YOUR GOAL -> Print the records below exactly, omitting all pictures.

::: INPUT FOR THIS TASK

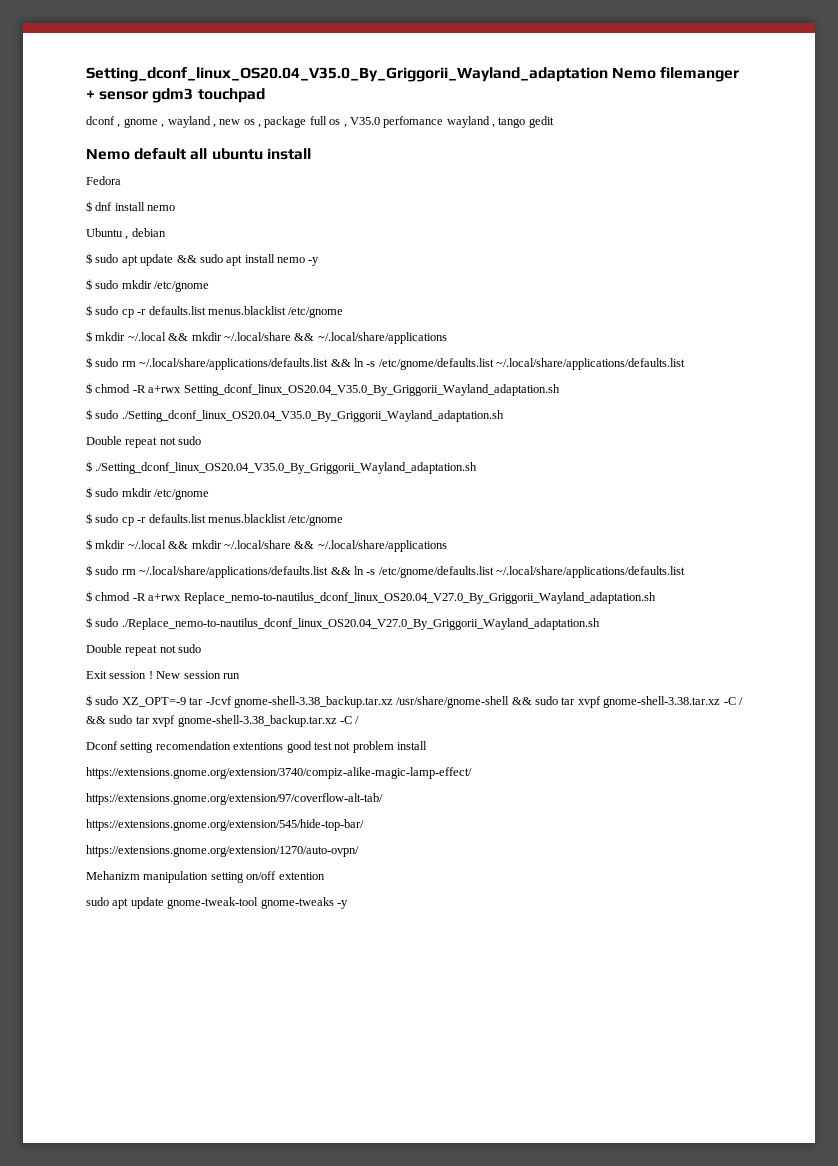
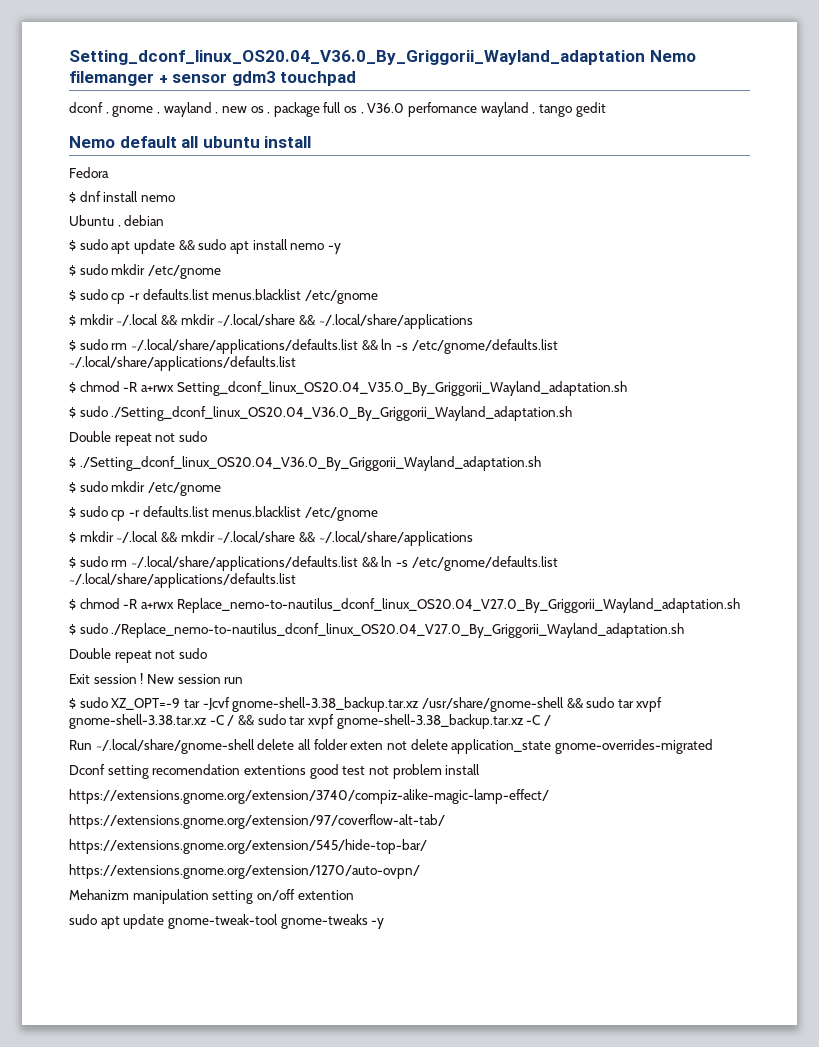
[86,67,608,82] Setting_dconf_linux_OS20.04_V35.0_By_Griggorii_Wayland_adaptation -> [69,50,645,65] Setting_dconf_linux_OS20.04_V36.0_By_Griggorii_Wayland_adaptation
[349,117,380,125] V35.0 -> [367,103,405,113] V36.0
[121,410,504,422] ./Setting_dconf_linux_OS20.04_V35.0_By_Griggorii_Wayland_adaptation.sh -> [111,406,573,421] ./Setting_dconf_linux_OS20.04_V36.0_By_Griggorii_Wayland_adaptation.sh
[95,462,478,474] ./Setting_dconf_linux_OS20.04_V35.0_By_Griggorii_Wayland_adaptation.sh -> [79,456,541,471] ./Setting_dconf_linux_OS20.04_V36.0_By_Griggorii_Wayland_adaptation.sh
(360, 720) none -> [69,739,713,754] // Run ~/.local/share/gnome-shell delete all folder exten not delete application_state gnome-overrides-migrated

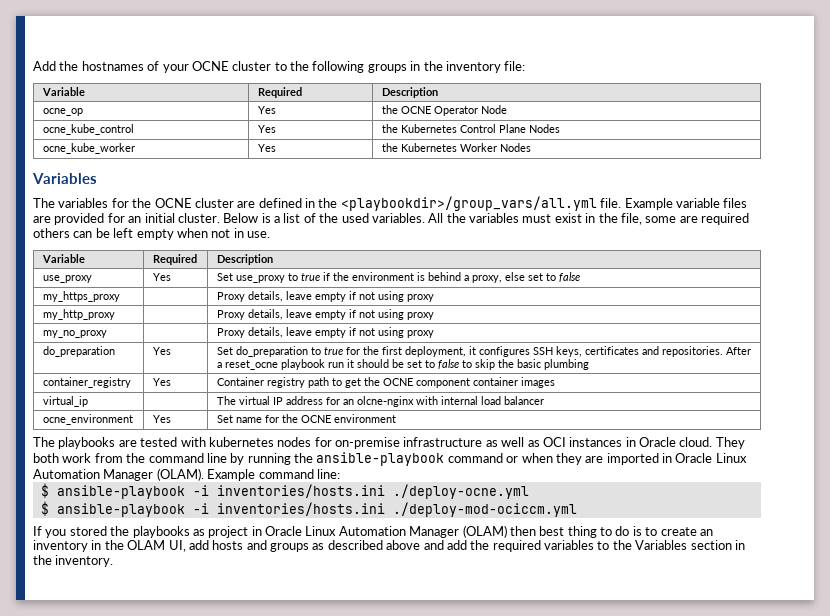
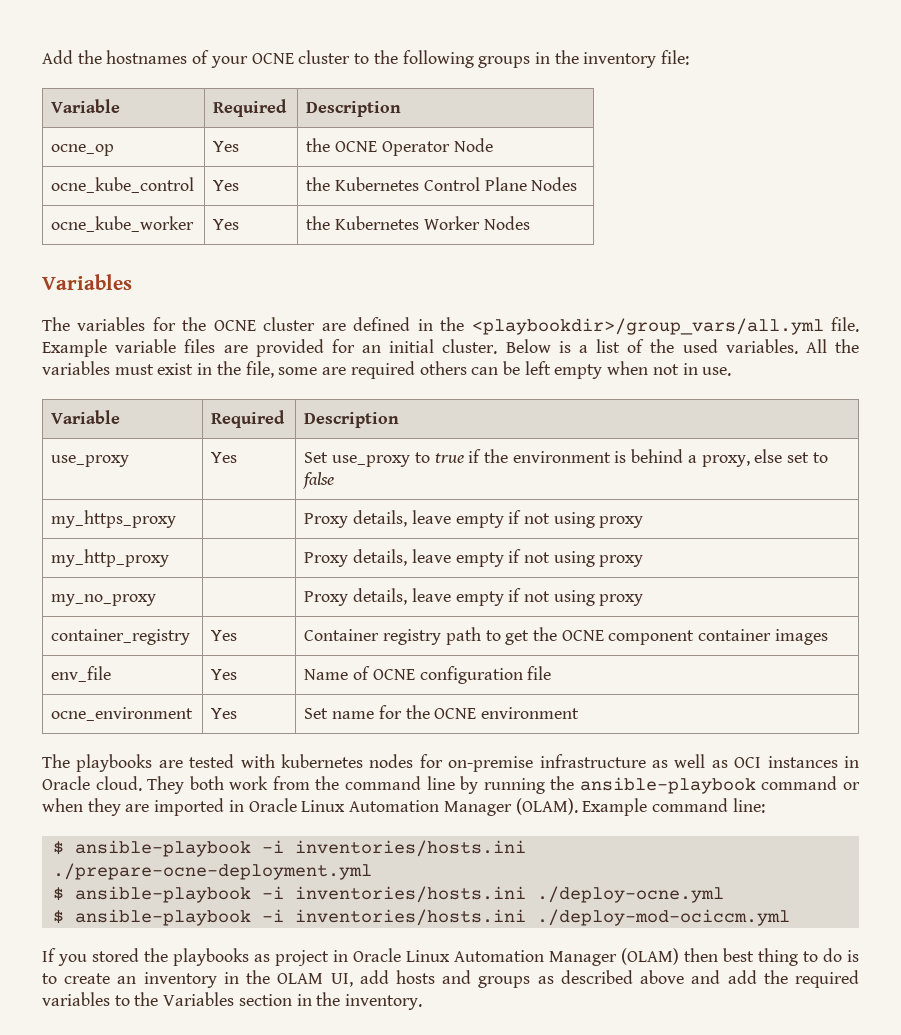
[42,346,115,357] [152,347,171,355] [216,346,751,357] [216,359,589,370] // do_preparation | Yes | Set do_preparation to true for the first deployment, it configures SSH keys, certificates and repositories. After a reset_ocne playbook run it should be set to false to skip the basic plumbing -> (644, 600) none
[42,396,88,407] [216,396,544,407] virtual_ip | | The virtual IP address for an olcne-nginx with internal load balancer -> [51,666,112,682] [211,669,238,680] [304,666,552,684] env_file | Yes | Name of OCNE configuration file
(340, 474) none -> [52,840,526,857] [52,863,372,880] // $ ansible-playbook -i inventories/hosts.ini ./prepare-ocne-deployment.yml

::::::

EXERCISE SOLUTION ->
[86,67,608,82] Setting_dconf_linux_OS20.04_V35.0_By_Griggorii_Wayland_adaptation -> [69,50,645,65] Setting_dconf_linux_OS20.04_V36.0_By_Griggorii_Wayland_adaptation
[349,117,380,125] V35.0 -> [367,103,405,113] V36.0
[121,410,504,422] ./Setting_dconf_linux_OS20.04_V35.0_By_Griggorii_Wayland_adaptation.sh -> [111,406,573,421] ./Setting_dconf_linux_OS20.04_V36.0_By_Griggorii_Wayland_adaptation.sh
[95,462,478,474] ./Setting_dconf_linux_OS20.04_V35.0_By_Griggorii_Wayland_adaptation.sh -> [79,456,541,471] ./Setting_dconf_linux_OS20.04_V36.0_By_Griggorii_Wayland_adaptation.sh
(360, 720) none -> [69,739,713,754] // Run ~/.local/share/gnome-shell delete all folder exten not delete application_state gnome-overrides-migrated

[42,346,115,357] [152,347,171,355] [216,346,751,357] [216,359,589,370] // do_preparation | Yes | Set do_preparation to true for the first deployment, it configures SSH keys, certificates and repositories. After a reset_ocne playbook run it should be set to false to skip the basic plumbing -> (644, 600) none
[42,396,88,407] [216,396,544,407] virtual_ip | | The virtual IP address for an olcne-nginx with internal load balancer -> [51,666,112,682] [211,669,238,680] [304,666,552,684] env_file | Yes | Name of OCNE configuration file
(340, 474) none -> [52,840,526,857] [52,863,372,880] // $ ansible-playbook -i inventories/hosts.ini ./prepare-ocne-deployment.yml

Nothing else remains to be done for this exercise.